Dans l’Évangile selon Matthieu, le soir suivant la crucifixion de Jésus, le riche Joseph d’Arimathie, qui était devenu disciple de Jésus, demanda son corps à Pilate, qui le lui remit. Joseph enveloppa le corps dans un linceul blanc, le déposa dans son tombeau neuf, qu’il s’était fait creuser dans la roche, qu’il ferma en faisant rouler une grande pierre devant l’entrée, puis s’en alla. Marie de Magdala et « l’autre Marie » assistèrent à la mise au tombeau.

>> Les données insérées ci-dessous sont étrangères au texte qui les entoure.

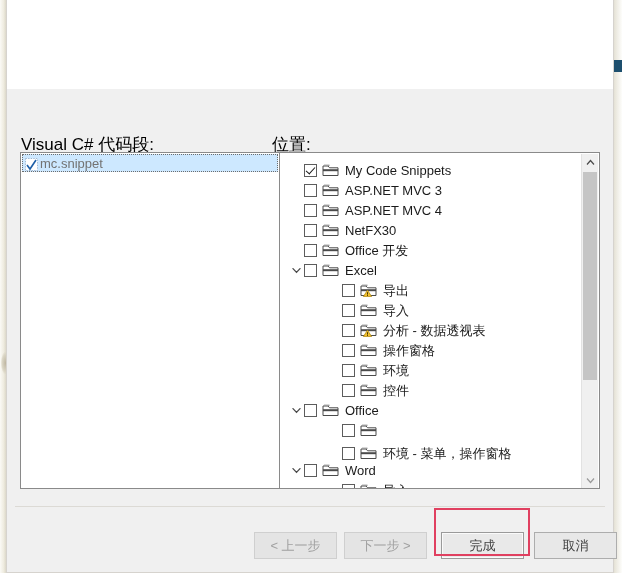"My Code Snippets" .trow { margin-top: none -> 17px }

L’Évangile selon Luc présente Joseph d’Arimathie comme un membre du Sanhédrin et comme un homme bon et juste qui « attendait le royaume de Dieu » ; cet évangile précise que Joseph n’avait pas partagé la décision de ses collègues. Joseph descendit le corps de Jésus de la croix, l’enveloppa dans un linceul et le déposa dans un tombeau creusé dans le roc, « dans lequel personne n’avait encore été mis » ; l’évangéliste précise à ce stade que c’était le jour de la Parascève et que les lumières du sabbat brillaient déjà. « Les femmes qui étaient venues avec Jésus de Galilée » observaient le tombeau et la déposition du corps dans celui-ci ; elles repartirent pour préparer les parfums et les onguents destinés au corps, mais observèrent le repos du sabbat.

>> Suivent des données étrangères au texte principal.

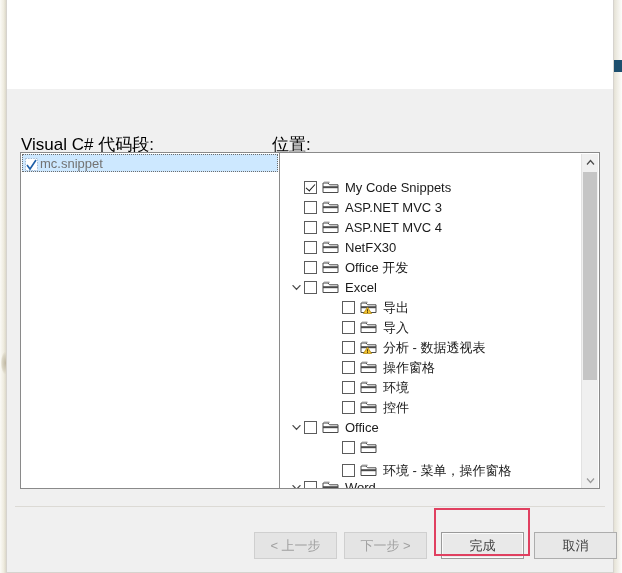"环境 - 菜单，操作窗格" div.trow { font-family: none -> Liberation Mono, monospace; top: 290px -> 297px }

En revanche, dans l’Évangile selon Jean, il est raconté que Joseph d’Arimathie était un disciple de Jésus, mais qu’il cachait ce fait par crainte des Juifs. Joseph demanda le corps de Jésus à Pilate, qui le lui accorda. Joseph se rendit au lieu de la crucifixion avec Nicodème, qui apportait de la myrrhe et de l’aloès ; tous deux descendirent le corps de la croix et l’enveloppèrent dans des bandelettes et des huiles aromatiques. Sur le lieu de l’exécution se trouvait un jardin abritant un tombeau jamais utilisé ; c’est là qu’ils déposèrent Jésus, car c’était la veille de la Pâque et que le tombeau était tout proche.

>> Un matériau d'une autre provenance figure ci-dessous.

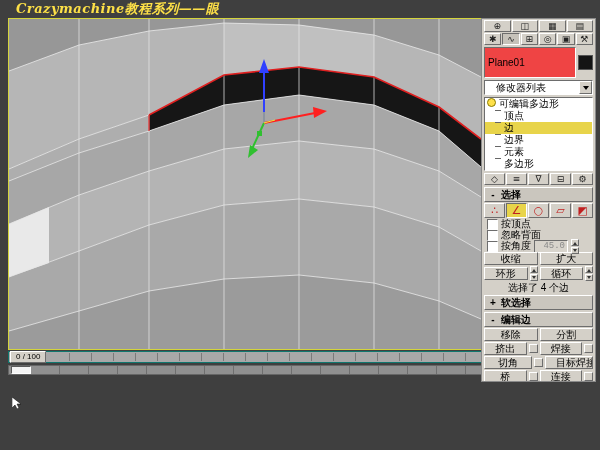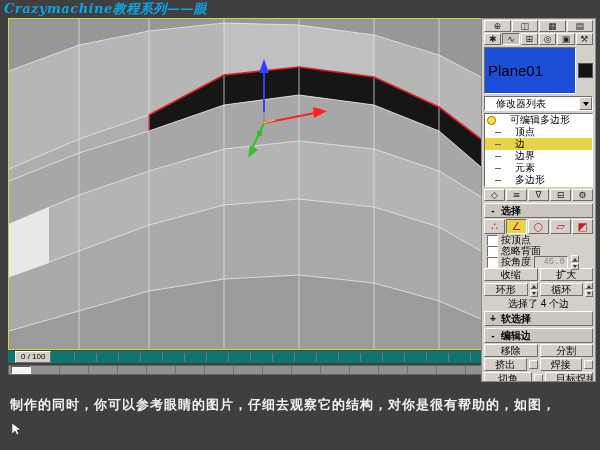"Crazymachine教程系列——眼" .page-title { color: #0ea5e9 -> #fde047; left: 4px -> 16px }
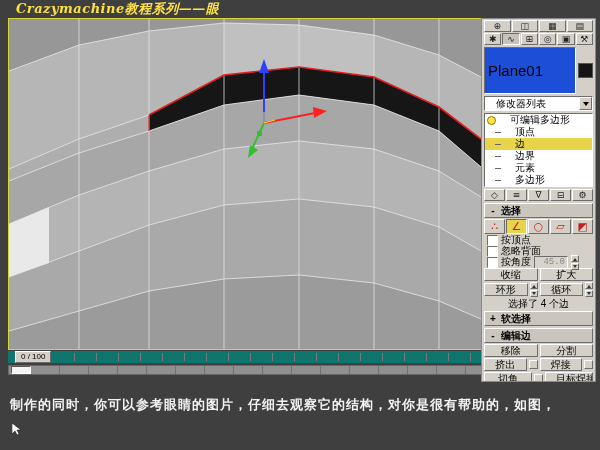"Plane01" .field { background: #1d4ed8 -> #ef4444; font-size: 15px -> 10px; padding: 16px 3px -> 8px 3px }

7. Statue de saint Louis de Gonzague
Saint Louis de Gonzague (1568-1591) était un religieux italien de la Compagnie de Jésus, vénéré comme saint par l’Église catholique et universellement reconnu comme le patron de la jeunesse. Né dans l’une des plus puissantes familles nobles de la Renaissance, il était l’aîné du marquis de Castiglione delle Stiviere et fut éduqué dès son plus jeune âge à la vie militaire et aux fastes des cours de Mantoue, de Florence et de Madrid. Malgré les fortes pressions de son père, qui souhaitait pour lui une brillante carrière politique et la succession au titre nobiliaire, Louis- a manifesté très tôt une profonde vocation spirituelle, renonçant finalement à ses droits dynastiques au profit de son frère cadet. Entré au noviciat jésuite à Rome sous la direction spirituelle de Robert Bellarmin, il se distingua par l’austérité de son ascèse, son dévouement à l’étude et une pureté de mœurs qui devint légendaire. Sa brève existence terrestre prit fin à l’âge de vingt-trois ans seulement, après avoir contracté la peste à Rome alors qu’il s’était consacré corps et âme à l’assistance des malades pendant la grave épidémie qui ravageait la ville. Sa figure, canonisée en 1726 par le pape Benoît XIII, reste encore aujourd’hui un symbole lumineux d’abnégation totale, de pureté d’âme et de service désintéressé envers les plus démunis.